The movie was very good. But the experience we had as a family watching it was incredible.

My 11yo kept quoting 'absolute cinema' to me, and rather than just say "You don't know Scorsese" I decided we should watch the one kid oriented movie he's made.

The movie itself is a homage to early cinema. Which lead to us having so many great discussions. "Is it true that when people first watched the movie about a train arriving at the station that they screamed?" "Wait, that rocket in the eye of the moon was from a real movie?" (Yes kids, and that movie not only came out decades before the moon landing, but before the first aeroplane.) We talked about all the real life stunts Buster Keaton nearly killed himself for, we talked about silent film. We talked about physically cutting out frames as film film editing.

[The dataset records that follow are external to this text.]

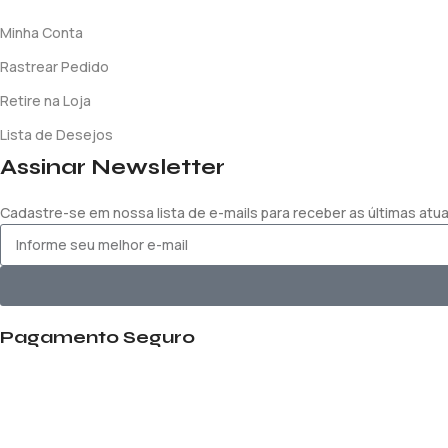
Minha Conta
Rastrear Pedido
Retire na Loja
Lista de Desejos
Assinar Newsletter
Cadastre-se em nossa lista de e-mails para receber as últimas at
Pagamento Seguro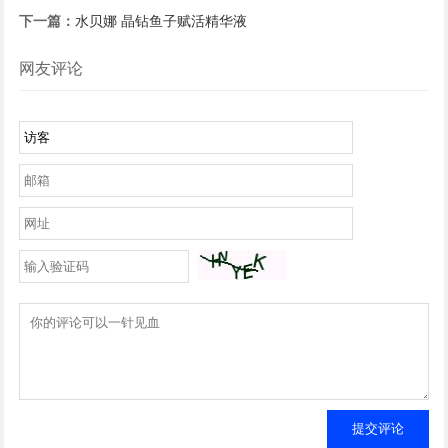
下一篇：
水贝娜 晶钻鱼子赋活精华液
网友评论
提交评论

All those fun discussions arose from the plot of the movie. It sent their minds racing about how movies work in a way they've never thought about before.

The search function on our Google TV occasionally stops working, so I had to navigate to the movie in the first place by playing six degrees of Kevin Bacon. OBAA (which was on the home screen) to Leo, to Marty, to Hugo.)

My eldest was shocked, he didn't understand how I got there so easily, so I got to explain to him what six degrees of separation is, and how to play it. I gave him a few easy ones to work out, using his favourite movies, (link FNAF to The Hunger Games, absolute layup) which was a fun way to introduce him to movie trivia.

But then I got to cap it off by telling him that I could link him personally to this movie within six steps. We live in regional Australia, so we don't have many Hollywood connections. But in 1947, an actress called Jean Simmons (not the one from Kiss) was touring Australia and wanted to see a sheep get sheared, went to a farm in the middle of nowhere, where my great grandfather was a shearer, there's a photo of them together while he's working a sheep. So the link is: Kids –>Me –> Bupar –> Jean Simmons, –>(through Howl's Moving Castle – they play old/young Sophie) –> Emily Mortimer who is in Hugo. His mind was blown.

One other great movie moment was that my younger child, quiet morbidly, always asks if any of the actors have died since the movie came out. So we got to talk about exactly how cool Christopher Lee was. 

Like I said, the movie was very fun. But the moments that sprung from it, and discussions we had together, were absolute cinema.